-- Records shown follows --

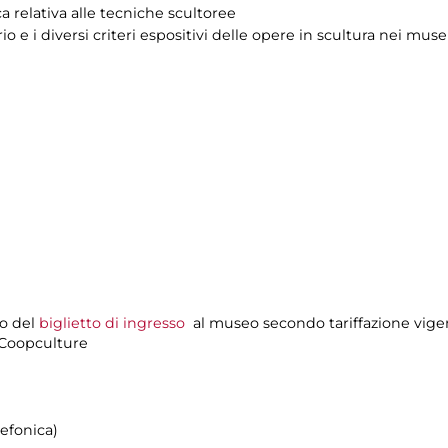
a relativa alle tecniche scultoree
o e i diversi criteri espositivi delle opere in scultura nei muse
to del
biglietto di ingresso
al museo secondo tariffazione vige
i Coopculture
lefonica)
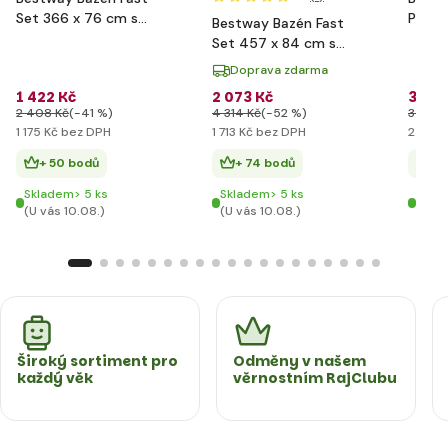
Set 366 x 76 cm s
Pískov
Bestway Bazén Fast
filtrací
l/h
Set 457 x 84 cm s
filtrací
Doprava zdarma
1 422 Kč
2 073 Kč
3 133
2 408 Kč
(-41 %)
4 314 Kč
(-52 %)
3 591 
1 175 Kč bez DPH
1 713 Kč bez DPH
2 589 
+ 50 bodů
+ 74 bodů
+ 1
Skladem> 5 ks
Skladem> 5 ks
Posle
(U vás 10.08.)
(U vás 10.08.)
(U vá
Široký sortiment pro
Odměny v našem
každý věk
věrnostním RajClubu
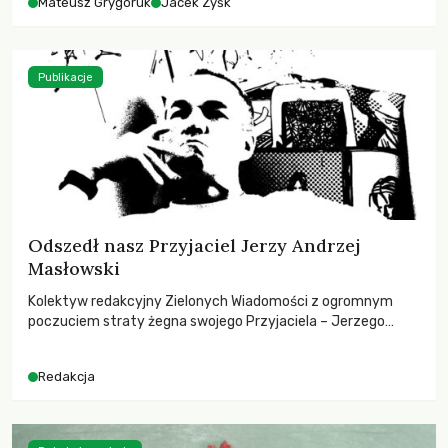
Mateusz Grygoruk
Jacek Zyśk
Publikacje
Odszedł nasz Przyjaciel Jerzy Andrzej
Masłowski
Kolektyw redakcyjny Zielonych Wiadomości z ogromnym
poczuciem straty żegna swojego Przyjaciela – Jerzego
Andrzeja Masłowskiego, kochanego Opiekuna, Mecenasa i
Mentora.
Redakcja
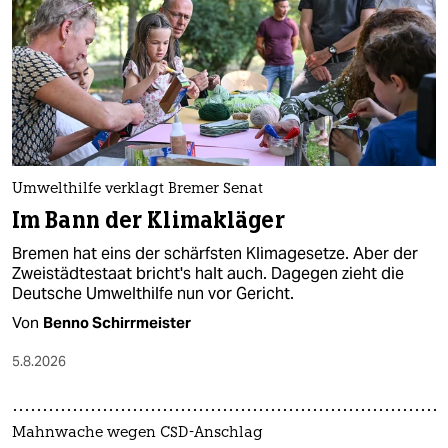
epaper login
Umwelthilfe verklagt Bremer Senat
Im Bann der Klimakläger
Bremen hat eins der schärfsten Klimagesetze. Aber der
Zweistädtestaat bricht's halt auch. Dagegen zieht die
Deutsche Umwelthilfe nun vor Gericht.
Von
Benno Schirrmeister
5.8.2026
Mahnwache wegen CSD-Anschlag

-- Records shown concluded --

Transcribe the text of all the rows above line for line, keeping every character as it is, and leave the pictures out of your answer.

*Completed exercise*
a relativa alle tecniche scultoree
o e i diversi criteri espositivi delle opere in scultura nei muse
to del
biglietto di ingresso
al museo secondo tariffazione vige
i Coopculture
lefonica)
Set 366 x 76 cm s
Pískov
Bestway Bazén Fast
filtrací
l/h
Set 457 x 84 cm s
filtrací
Doprava zdarma
1 422 Kč
2 073 Kč
3 133
2 408 Kč
(-41 %)
4 314 Kč
(-52 %)
3 591 
1 175 Kč bez DPH
1 713 Kč bez DPH
2 589 
+ 50 bodů
+ 74 bodů
+ 1
Skladem> 5 ks
Skladem> 5 ks
Posle
(U vás 10.08.)
(U vás 10.08.)
(U vá
Široký sortiment pro
Odměny v našem
každý věk
věrnostním RajClubu
Mateusz Grygoruk
Jacek Zyśk
Publikacje
Odszedł nasz Przyjaciel Jerzy Andrzej
Masłowski
Kolektyw redakcyjny Zielonych Wiadomości z ogromnym
poczuciem straty żegna swojego Przyjaciela – Jerzego
Andrzeja Masłowskiego, kochanego Opiekuna, Mecenasa i
Mentora.
Redakcja
epaper login
Umwelthilfe verklagt Bremer Senat
Im Bann der Klimakläger
Bremen hat eins der schärfsten Klimagesetze. Aber der
Zweistädtestaat bricht's halt auch. Dagegen zieht die
Deutsche Umwelthilfe nun vor Gericht.
Von
Benno Schirrmeister
5.8.2026
Mahnwache wegen CSD-Anschlag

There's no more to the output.